The film is exactly what I call Slow Cinema; a slow narrative film with striking landscapes in the background, and a cinematographer who definitely has a photographic eye. I was debating with myself how best to write about this film, and I’m keen on showing you the beauty rather than writing about it. So this will be fairly short today.
Daughter… tells the story of three sisters living in a remote area of Iran with their father, whose house functions more or less as a small petrol station for people nearby. He’s old and frail. The economic situation is difficult, the petrol prices are on the rise. The four characters live in utter isolation, and it seems as though the television set they have in the house is the only connection to the outside world. And a small form of entertainment, though we mostly hear the news via an off-screen voice about political and economical turmoils.
Particularly striking in the film is the use of colour, or no colour at all. I’m still not entirely sure how to approach this. Initially I thought that the film was shot in (beautiful!) black-and-white. To me, this is the most wonderful use of black-and-white I have seen so far in a slow film. It is used to great effect especially because we’re in an area that is covered with thick layers of snow. So grayscale works well. However, when we are inside the house, I’m not so sure about the black-and-white anymore. It sometimes looks as if the director has chosen to use a very limited colour palette for indoor shootings. I’m pretty sure that the blanket one of the sister uses while watching TV is of red colour, as dull as the red is.

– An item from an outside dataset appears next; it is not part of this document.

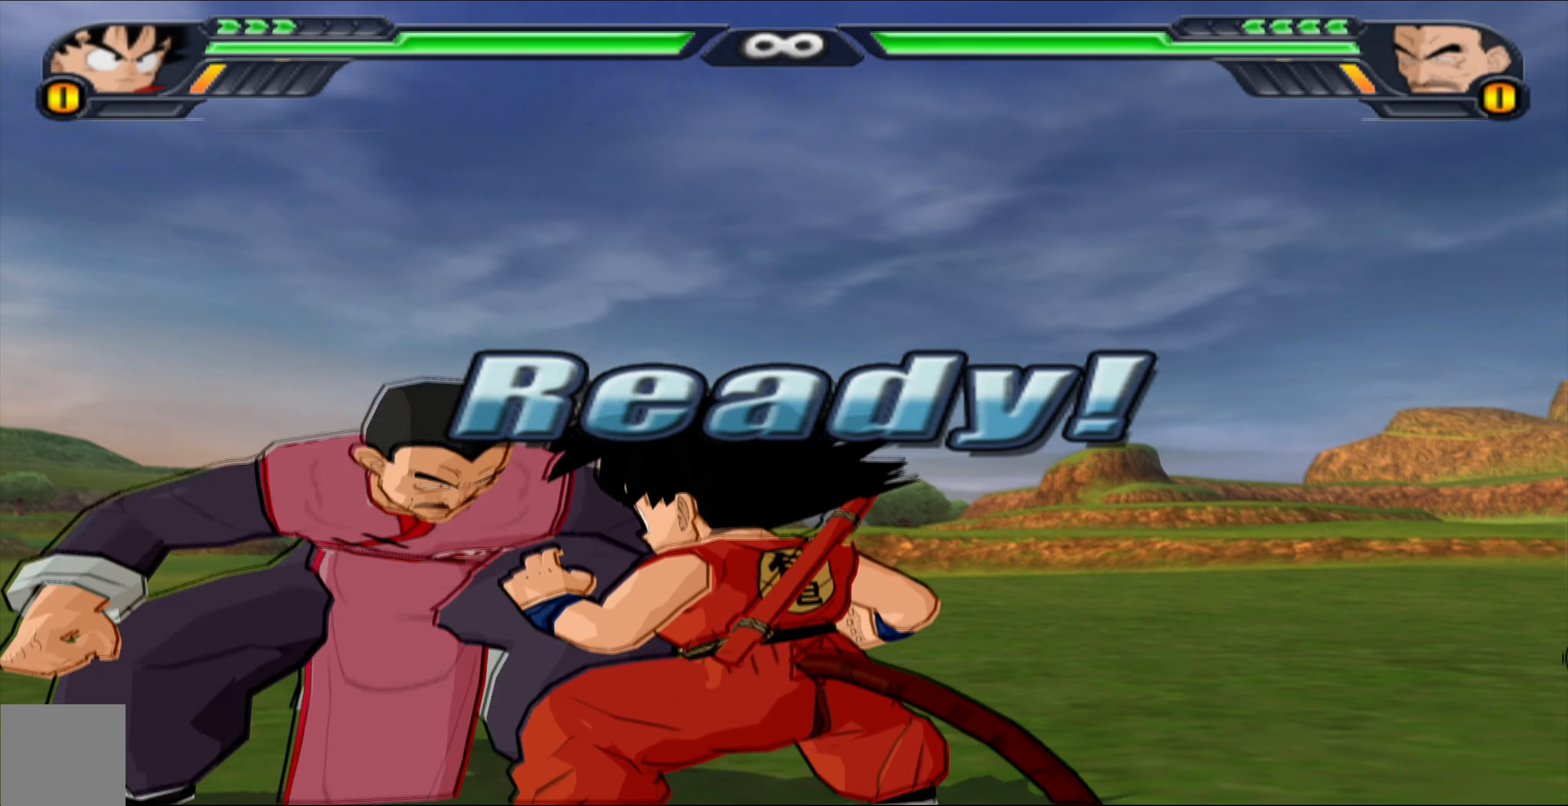
{"buttons": ["X"], "left_stick": "center", "right_stick": "center", "events": [[117, "X", "down"], [167, "X", "up"], [300, "X", "down"], [350, "X", "up"], [450, "X", "down"]]}
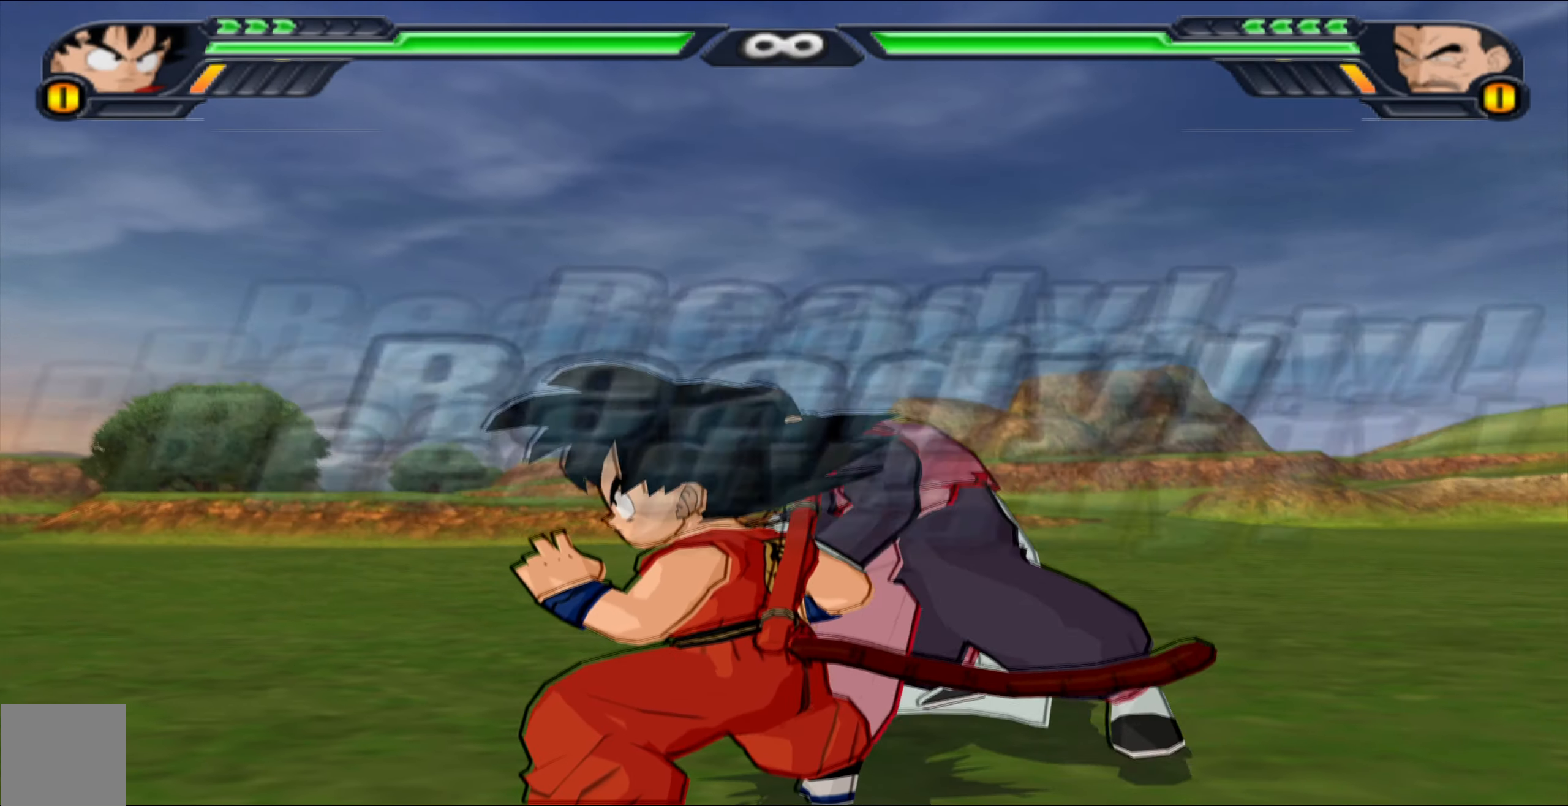
{"buttons": [], "left_stick": "center", "right_stick": "center", "events": [[33, "X", "up"], [150, "X", "down"], [233, "X", "up"], [333, "X", "down"], [433, "X", "up"]]}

Interestingly enough, information from DreamLab Films reveal that the film is indeed shot in colour. This means that the director has done a remarkable job with lighting, and I wonder how exactly he has managed this in the middle of nowhere. Rezaee’s new film A Cradle for Mother (2013) premiered at the Moscow International Film Festival in June, and appears to have an anti rely different aesthetics. It may not even be slow. But this one definitely is. And it’s a beauty!